Task directions:
List all lines of the data containing the word "above".

Records for this exercise section start

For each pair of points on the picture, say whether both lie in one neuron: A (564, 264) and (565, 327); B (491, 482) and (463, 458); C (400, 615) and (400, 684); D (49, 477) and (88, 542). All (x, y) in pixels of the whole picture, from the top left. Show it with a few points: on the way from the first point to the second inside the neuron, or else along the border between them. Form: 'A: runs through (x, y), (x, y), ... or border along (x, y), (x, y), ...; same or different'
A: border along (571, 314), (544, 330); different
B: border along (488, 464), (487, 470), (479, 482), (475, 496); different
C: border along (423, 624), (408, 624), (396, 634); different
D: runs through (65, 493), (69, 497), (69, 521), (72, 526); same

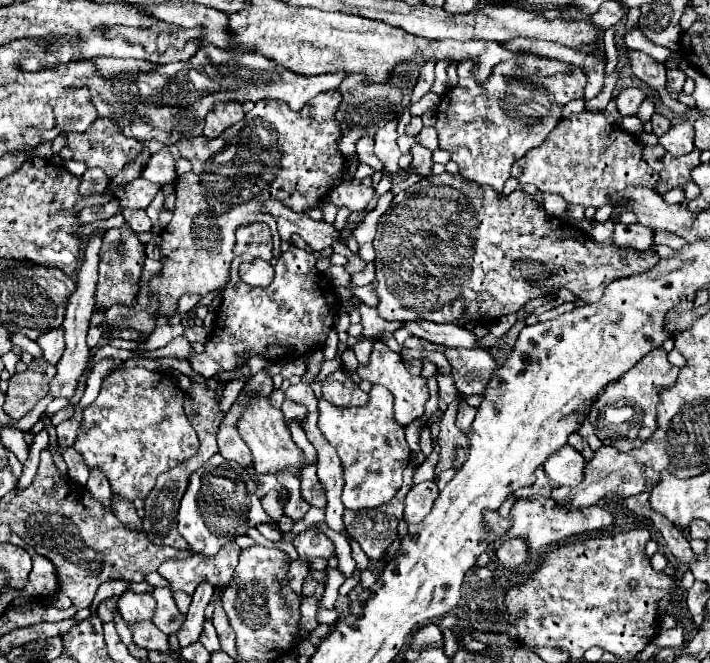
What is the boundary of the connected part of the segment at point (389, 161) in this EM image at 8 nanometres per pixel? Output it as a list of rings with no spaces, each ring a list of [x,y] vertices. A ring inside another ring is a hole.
[[[396,120],[388,122],[384,128],[378,128],[378,132],[376,132],[374,138],[376,138],[376,142],[374,142],[374,154],[384,164],[382,180],[376,186],[376,195],[380,197],[380,194],[384,194],[392,186],[390,176],[394,172],[398,172],[400,150],[398,150],[398,144],[396,144],[396,138],[398,138],[398,134],[396,134]]]

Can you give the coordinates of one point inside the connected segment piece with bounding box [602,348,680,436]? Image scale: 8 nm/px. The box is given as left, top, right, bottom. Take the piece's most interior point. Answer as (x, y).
(640, 386)

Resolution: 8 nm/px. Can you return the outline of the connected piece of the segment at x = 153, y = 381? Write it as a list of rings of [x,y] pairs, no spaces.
[[[116,370],[104,378],[98,398],[84,410],[74,448],[84,456],[88,468],[102,468],[112,492],[128,500],[144,498],[158,474],[196,454],[198,436],[184,416],[182,400],[184,392],[166,372]]]

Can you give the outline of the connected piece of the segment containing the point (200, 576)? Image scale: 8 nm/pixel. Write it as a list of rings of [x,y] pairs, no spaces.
[[[232,542],[220,548],[220,552],[211,558],[202,554],[192,554],[190,558],[184,560],[164,560],[158,568],[158,574],[170,582],[172,592],[182,590],[186,594],[194,594],[200,582],[216,579],[222,580],[209,581],[214,588],[219,586],[226,588],[238,564],[238,554],[240,546]]]

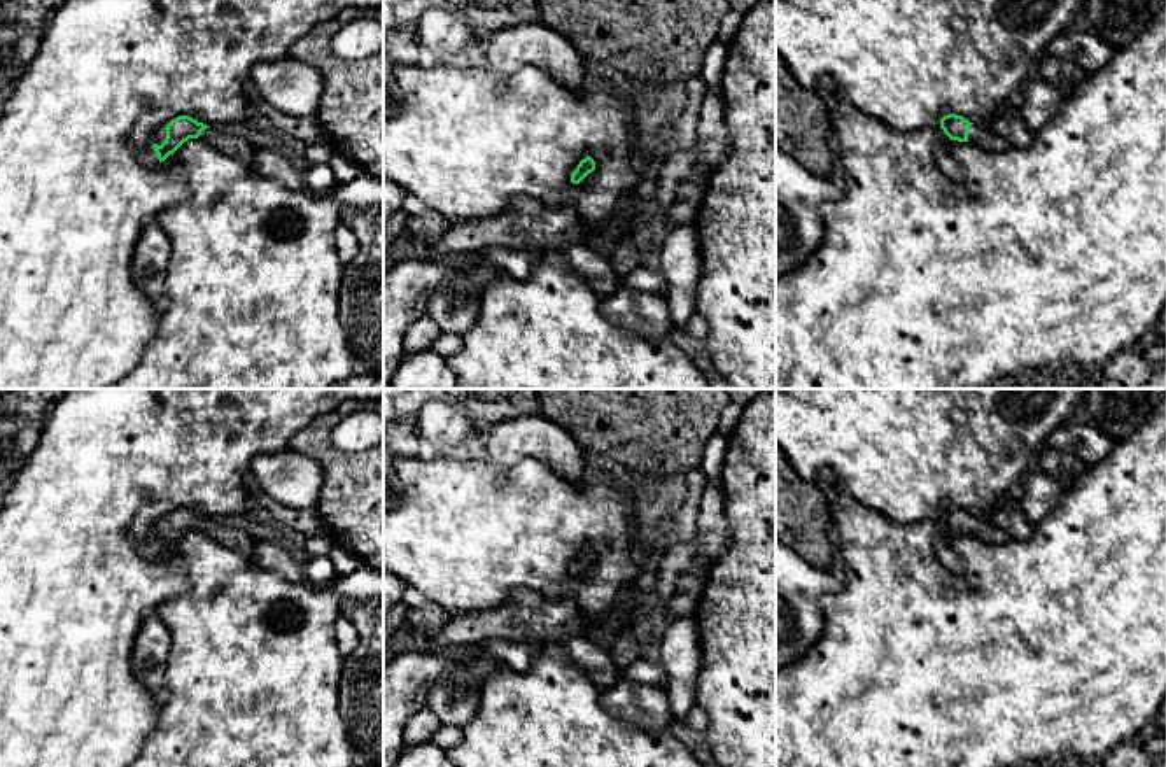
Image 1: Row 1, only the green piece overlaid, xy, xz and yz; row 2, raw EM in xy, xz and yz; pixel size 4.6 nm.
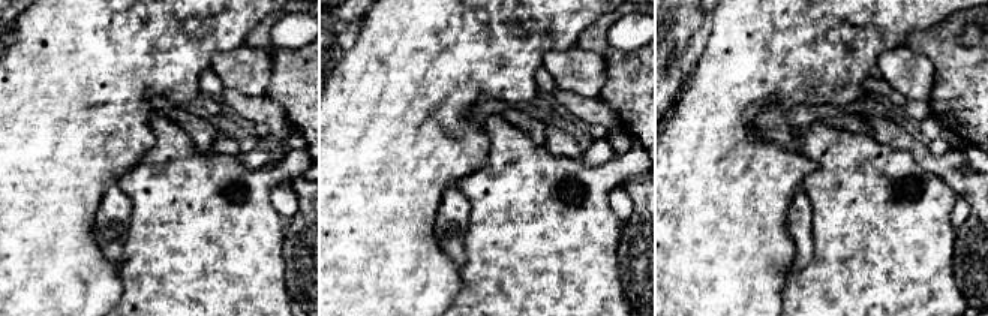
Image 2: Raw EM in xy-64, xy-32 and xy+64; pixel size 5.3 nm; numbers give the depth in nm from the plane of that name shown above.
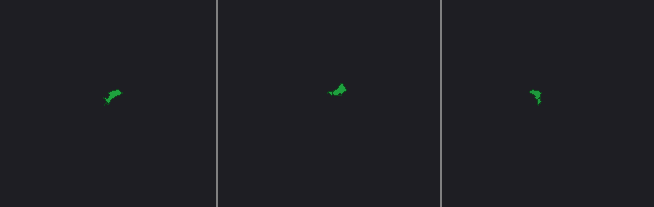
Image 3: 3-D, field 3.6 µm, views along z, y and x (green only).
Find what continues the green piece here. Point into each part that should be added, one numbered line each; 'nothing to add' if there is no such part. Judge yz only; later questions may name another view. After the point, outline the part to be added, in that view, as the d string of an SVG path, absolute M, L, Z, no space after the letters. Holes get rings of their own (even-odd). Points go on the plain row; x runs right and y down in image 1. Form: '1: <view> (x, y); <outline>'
1: yz (977, 526); M972 517L968 520L968 534L975 536L984 543L1000 543L1005 539L1005 534L982 517Z

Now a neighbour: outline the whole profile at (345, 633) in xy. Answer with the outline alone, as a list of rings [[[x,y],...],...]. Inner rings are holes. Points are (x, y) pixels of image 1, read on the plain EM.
[[[341,613],[334,623],[334,637],[343,657],[348,657],[359,643],[354,623]]]

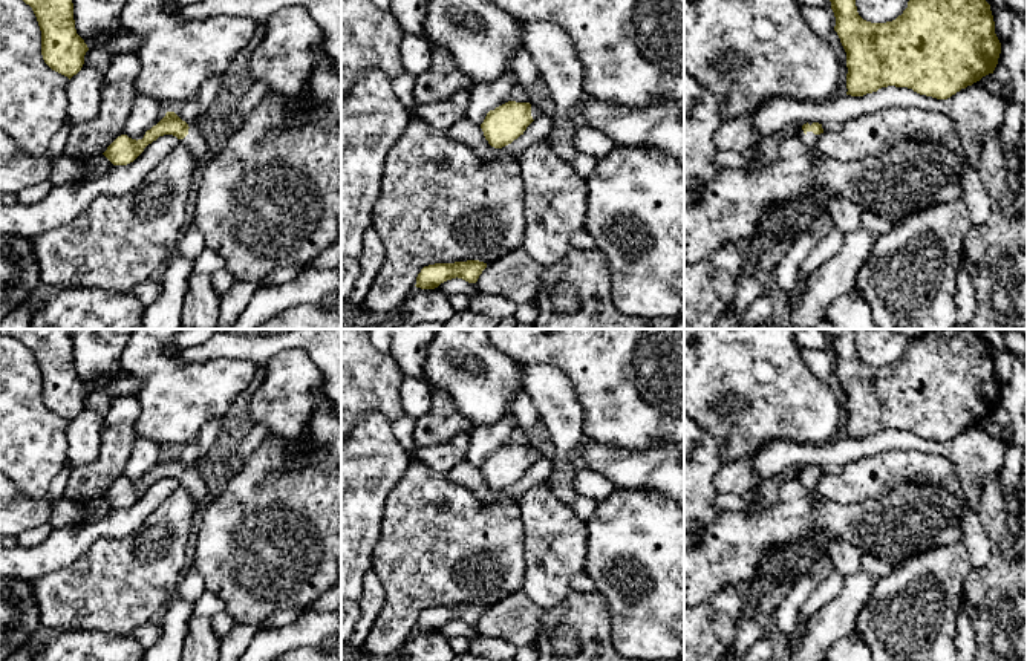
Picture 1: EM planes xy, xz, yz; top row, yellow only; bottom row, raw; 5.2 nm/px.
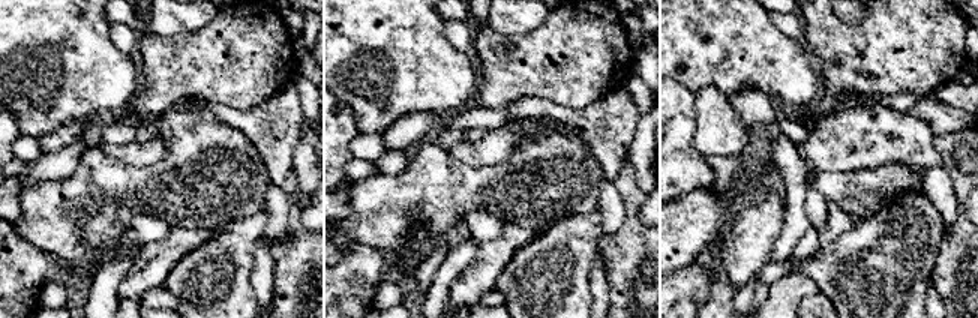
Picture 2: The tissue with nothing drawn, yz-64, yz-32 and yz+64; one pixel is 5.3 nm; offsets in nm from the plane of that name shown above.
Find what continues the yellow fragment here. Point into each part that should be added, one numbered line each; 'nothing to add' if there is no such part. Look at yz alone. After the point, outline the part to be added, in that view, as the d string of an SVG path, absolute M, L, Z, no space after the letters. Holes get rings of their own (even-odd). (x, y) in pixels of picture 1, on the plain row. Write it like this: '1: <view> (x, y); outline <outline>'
1: yz (810, 482); outline M802 468L800 471L796 474L796 479L802 484L802 487L810 493L810 496L814 499L814 500L822 500L822 494L819 493L817 490L817 484L819 484L819 479L820 477L814 477L813 474L804 474L802 473ZM820 476L822 477L822 476Z

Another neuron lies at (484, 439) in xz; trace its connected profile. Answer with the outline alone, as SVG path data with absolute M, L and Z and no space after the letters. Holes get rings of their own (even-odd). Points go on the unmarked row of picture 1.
M507 415L502 421L473 428L467 451L467 461L481 468L490 453L510 444L511 433L517 427L513 415Z

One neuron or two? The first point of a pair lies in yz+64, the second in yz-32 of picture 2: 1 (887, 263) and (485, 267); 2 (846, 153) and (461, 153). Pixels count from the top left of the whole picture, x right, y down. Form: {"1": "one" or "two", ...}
{"1": "two", "2": "one"}

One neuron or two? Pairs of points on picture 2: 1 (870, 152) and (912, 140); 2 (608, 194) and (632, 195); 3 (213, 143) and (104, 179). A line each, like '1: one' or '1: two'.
1: one
2: two
3: one

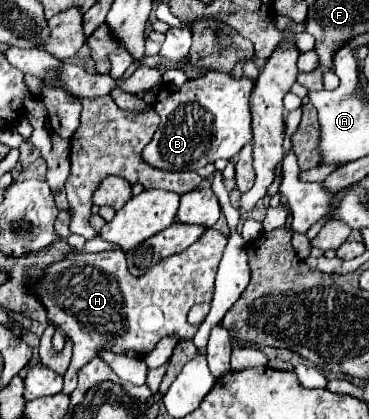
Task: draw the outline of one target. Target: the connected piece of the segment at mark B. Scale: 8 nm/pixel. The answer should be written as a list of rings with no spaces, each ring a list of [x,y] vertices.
[[[208,72],[198,80],[188,80],[182,86],[162,86],[156,96],[156,112],[160,114],[160,126],[152,142],[144,148],[142,158],[160,170],[198,170],[218,158],[232,160],[244,144],[252,142],[250,126],[250,90],[254,82],[250,78],[232,80],[224,72]]]

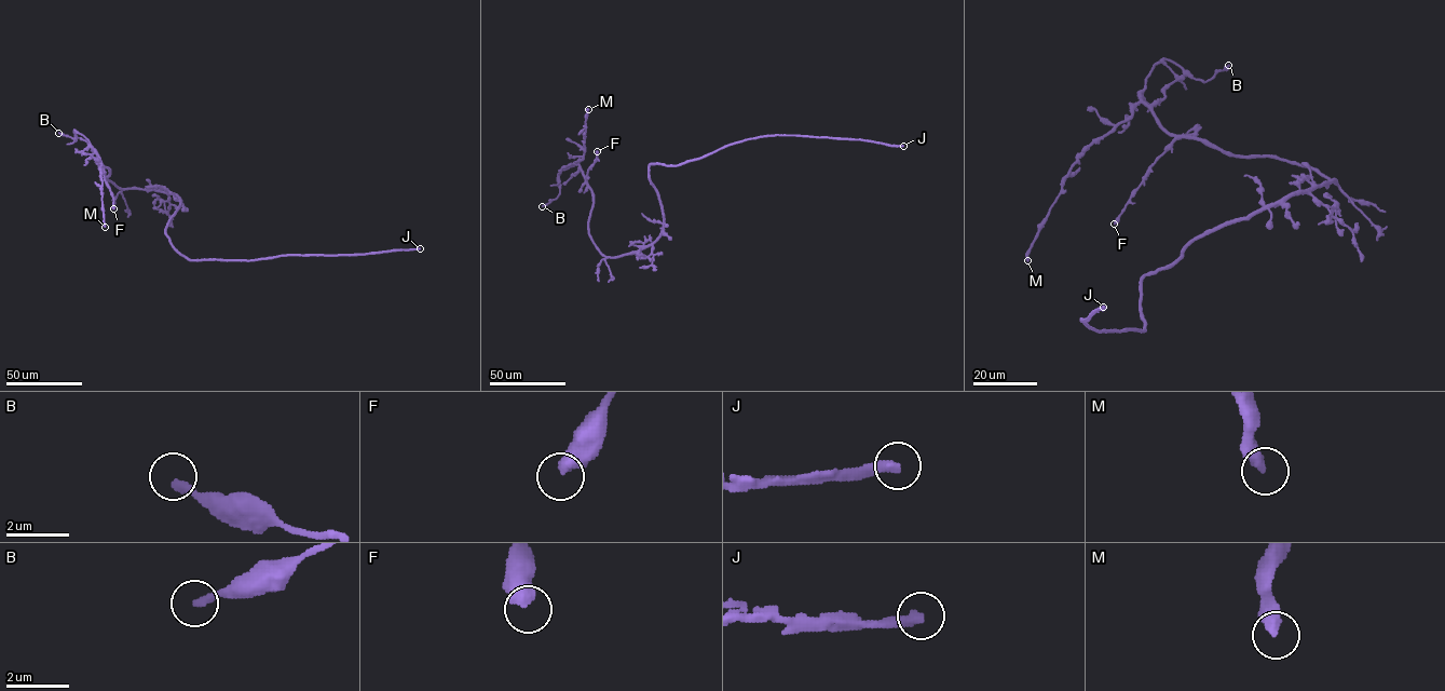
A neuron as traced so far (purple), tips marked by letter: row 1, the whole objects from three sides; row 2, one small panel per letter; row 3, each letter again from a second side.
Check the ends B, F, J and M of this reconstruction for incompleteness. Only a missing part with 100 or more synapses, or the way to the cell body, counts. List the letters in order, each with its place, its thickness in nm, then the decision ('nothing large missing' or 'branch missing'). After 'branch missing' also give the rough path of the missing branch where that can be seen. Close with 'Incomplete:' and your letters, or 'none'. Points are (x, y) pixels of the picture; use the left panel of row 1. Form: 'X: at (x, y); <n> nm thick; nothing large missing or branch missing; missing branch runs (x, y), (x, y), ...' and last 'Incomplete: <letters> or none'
B: at (58, 133); 240 nm thick; nothing large missing
F: at (113, 208); 500 nm thick; nothing large missing
J: at (420, 248); 320 nm thick; branch missing
M: at (105, 227); 360 nm thick; nothing large missing
Incomplete: J

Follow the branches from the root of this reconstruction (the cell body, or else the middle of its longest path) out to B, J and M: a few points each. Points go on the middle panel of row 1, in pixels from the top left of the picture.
B: (659, 201), (659, 236), (614, 257), (588, 232), (593, 193), (577, 163), (561, 171), (559, 195), (542, 206)
J: (659, 201), (650, 179), (651, 164), (679, 165), (748, 139), (799, 135), (903, 146)
M: (659, 201), (663, 231), (653, 242), (614, 257), (600, 252), (588, 232), (593, 193), (578, 164), (588, 109)

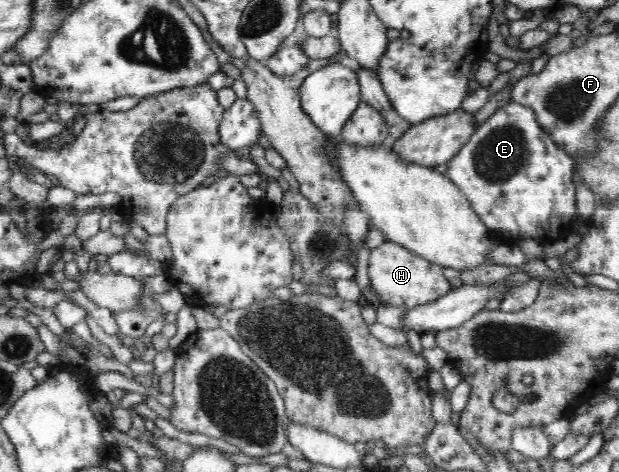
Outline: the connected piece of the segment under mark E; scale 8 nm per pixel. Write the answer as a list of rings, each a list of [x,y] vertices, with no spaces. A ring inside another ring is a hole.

Records for this exercise section end

Answer to this exercise:
Image 2: Raw EM in xy-64, xy-32 and xy+64; pixel size 5.3 nm; numbers give the depth in nm from the plane of that name shown above.
Picture 2: The tissue with nothing drawn, yz-64, yz-32 and yz+64; one pixel is 5.3 nm; offsets in nm from the plane of that name shown above.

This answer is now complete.